For Giere, the only way carriers can grab the reins back is through “creating a much quicker, more dynamic customer experience.”Doing that will involve simplifying customer offers and billing, making them quick and personalised by putting together a price plan innovation programme together with an analytics package that understands what users are doing, why they’re interested in using services and what kinds of services operators should be looking to up-sell to them. Giere uses the example of localised social networking services as one way in which some of the company’s Asian clients were able to create packages that make both the end user and the service provider “more sticky.”

Another client has trialled the concept of leasing high-definition video services to customers who might only want high-bandwidth services for a couple of hours at a time in any given month. Giere says that other popular approaches have seen carriers combining a variety of applications in one user-specific, tailor-made offering that allows them to access certain sites at a reduced rate when they’re topping up for other services. “Look at the services your customers are using and package them with a reduction in the data rate, enhanced speed or other services that are user-specific,” he says.

Blench adds that operators need to work on simplifying data plans if they’re to build customer loyalty. “No one can understand their operator’s price plans,” he says. “They send users all these text messages and alerts, but no one really has any idea how much data they’re using. What’s a megabyte when you’re using Skype on your mobile phone? No one knows.” Blench adds that there’s a big gap between consumer expectation and what network operators deliver today. “The big transition is going to have to take place in the next ten years. Carriers can bridge that gap or they can just become utility companies,” he says.

If that sounds a little pessimistic, both Blench and Grier say that Android, far from creating new challenges, has actually evened up the stakes again in favour of the operators. Blench believes that the “Apple experience” has become commoditised; the arrival of Android means that everyone can access apps now, eliminating something that had initially been a key differentiator for Apple. The imminent arrival of HTML5 and in-browser apps with in-app billing look set to stack the monetary odds in the carriers’ favour, with “at least as much, if not more” money being made based on browsing behaviours rather than application-related behaviours. “I think any consumer would rather see an app or a service appear on their mobile bill than on their credit card,” says Blench.

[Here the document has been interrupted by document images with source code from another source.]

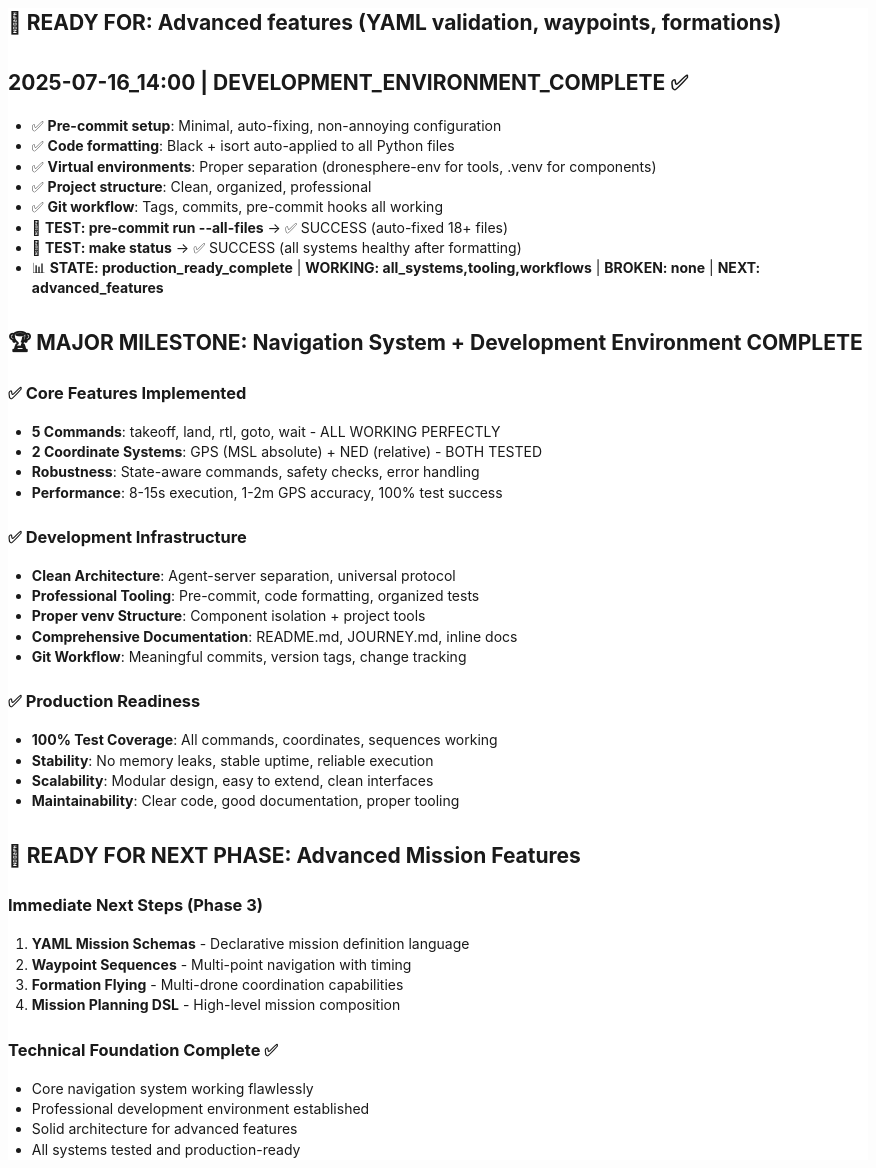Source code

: ## 🚀 READY FOR: Advanced features (YAML validation, waypoints, formations)

## 2025-07-16_14:00 | DEVELOPMENT_ENVIRONMENT_COMPLETE ✅
- ✅ **Pre-commit setup**: Minimal, auto-fixing, non-annoying configuration
- ✅ **Code formatting**: Black + isort auto-applied to all Python files
- ✅ **Virtual environments**: Proper separation (dronesphere-env for tools, .venv for components)
- ✅ **Project structure**: Clean, organized, professional
- ✅ **Git workflow**: Tags, commits, pre-commit hooks all working
- 🧪 **TEST: pre-commit run --all-files** → ✅ SUCCESS (auto-fixed 18+ files)
- 🧪 **TEST: make status** → ✅ SUCCESS (all systems healthy after formatting)
- 📊 **STATE: production_ready_complete** | **WORKING: all_systems,tooling,workflows** | **BROKEN: none** | **NEXT: advanced_features**

## 🏆 MAJOR MILESTONE: Navigation System + Development Environment COMPLETE

### ✅ Core Features Implemented
- **5 Commands**: takeoff, land, rtl, goto, wait - ALL WORKING PERFECTLY
- **2 Coordinate Systems**: GPS (MSL absolute) + NED (relative) - BOTH TESTED
- **Robustness**: State-aware commands, safety checks, error handling
- **Performance**: 8-15s execution, 1-2m GPS accuracy, 100% test success

### ✅ Development Infrastructure
- **Clean Architecture**: Agent-server separation, universal protocol
- **Professional Tooling**: Pre-commit, code formatting, organized tests
- **Proper venv Structure**: Component isolation + project tools
- **Comprehensive Documentation**: README.md, JOURNEY.md, inline docs
- **Git Workflow**: Meaningful commits, version tags, change tracking

### ✅ Production Readiness
- **100% Test Coverage**: All commands, coordinates, sequences working
- **Stability**: No memory leaks, stable uptime, reliable execution
- **Scalability**: Modular design, easy to extend, clean interfaces
- **Maintainability**: Clear code, good documentation, proper tooling

## 🎯 READY FOR NEXT PHASE: Advanced Mission Features

### Immediate Next Steps (Phase 3)
1. **YAML Mission Schemas** - Declarative mission definition language
2. **Waypoint Sequences** - Multi-point navigation with timing
3. **Formation Flying** - Multi-drone coordination capabilities
4. **Mission Planning DSL** - High-level mission composition

### Technical Foundation Complete ✅
- Core navigation system working flawlessly
- Professional development environment established
- Solid architecture for advanced features
- All systems tested and production-ready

Earlier this week, Openwave announced a partnership with United Arab Emirates provider du to provide context-aware mediation and messaging services as well as initiatives to inform customers about data consumption while allowing them to instantly top-up data services using Openwave’s Smart Policy software.


2 comments

  1. Richard Burdge 21/06/2011 @ 12:21 pm

    Will is totally right that the technology is in place, but operators are failing to use customer data effectively to provide each customer with services that are relevant to them.

    Our recent research of more than 1,000 mobile subscribers shows that customers want to be treated as individuals and doing so, operators could build brand loyalty – 24% would be likely to recommend their service provider if they felt they were being treated as an individual.

    Carriers that can successfully transition into customer-centric organisations will be able to offer a more personal customer experience, and this is a huge competitive advantage in a saturated market where players must work harder than ever to win and retain customers.

  2. Bojja 25/07/2011 @ 11:41 am

    CONTENT IS THE KING… this statement is very true much beyond doubt. In the age of convergence, where diversified content – information and entertainment, you name it, on the diverse platforms. Welcome, the Over-the-top services or simply OTT, where it is gaming, Videos or movies on Demand, TV-Commerce or VOIP services. The logic is simple….irrespective of your device, TV or computer or gaming console or your mobile, you can enjoy viewing all of the above OTT services without any hassle, thanks to the open source network like internet.